| Extract to read |
BEGIN
The collaboration with poetry centre Perdu has been proven fruitful and inspiring, as are those with partners such as the poetry foundation Feest der Poëzie, and the historic sailing barge ‘de Vrijbuiter’ with whom we partnered up to organise literary events and our sailing-summer-writing-course—for which Stefanie Liebreks will be in charge of the curriculum. We are equally excited about our upcoming collaboration with ‘De Baaierd’ in the southern province of Zeeland, with whom we are working on the debut of an actual literary journal, promoting a platform for local artist and writers.
Thanks to our partnership with the experimental poetry centre Perdu, we will from 2022 onwards promote our Mammoths every three months by presenting them at live events which will encompass different artistic disciplines. The written Mammoths are published online on the first day of every month. Everything is possible and allowed in a Mammoth, as long as it contains literary quality and originality. We endorse creativity and idiosyncrasy, at all times. Here we have yet another one of our monthly Mammoths, of course!
Ever since HetMoet existed, especially in the past three years, much has happened, and much has not come to be. Due to illness and Covid-19, we have missed out on a lot. Plans have been cancelled or postponed; contacts with booksellers, fairs, colleagues, and our readers have sometimes come to a standstill for weeks on end. They have definitely not been easy years, but we are still here and will continue to create books that matter.
We adhere to our core values and principles; collaboration and partnership are crucial and decisive: you never make a book alone! Our books, and also our prospectus, are produced as sustainably as possible. The latter is published every five years, instead of producing endless flyers that end up in the bin along with ever-increasing consumer trash. We like to slow down instead of rushing things; we navigate and set course with due consideration of the elements, to put it in a metaphorical and nautical sense.
Welcome aboard HetMoet. If you thought that Mammoths were extinct, you are wrong— isn’t it a matter of interpretation at the end of the day? We are ready, as implied by our logo, to break out of the set boundaries and assumed structures, trying to move forward with force and reason, with passion and urgency. Beyond binary oppositions; beyond borders.
END
| Saved entries |
BEGIN
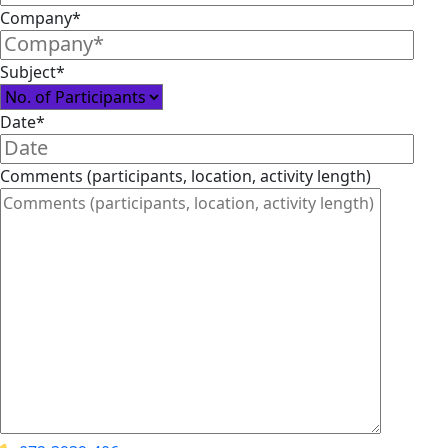
Company*
Subject*
Date*
Comments (participants, location, activity length)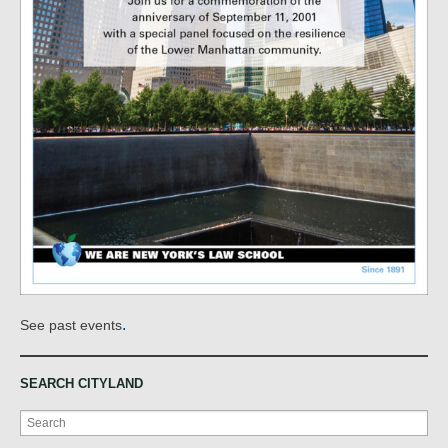
.
See past events
SEARCH CITYLAND
Search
END
| What is being asked |
Repeat everything in the HetMoet passage from "Ever since HetMoet" down to "books that matter.", switching "booksellers" to "bookshops".

| Response to the exercise |
Ever since HetMoet existed, especially in the past three years, much has happened, and much has not come to be. Due to illness and Covid-19, we have missed out on a lot. Plans have been cancelled or postponed; contacts with bookshops, fairs, colleagues, and our readers have sometimes come to a standstill for weeks on end. They have definitely not been easy years, but we are still here and will continue to create books that matter.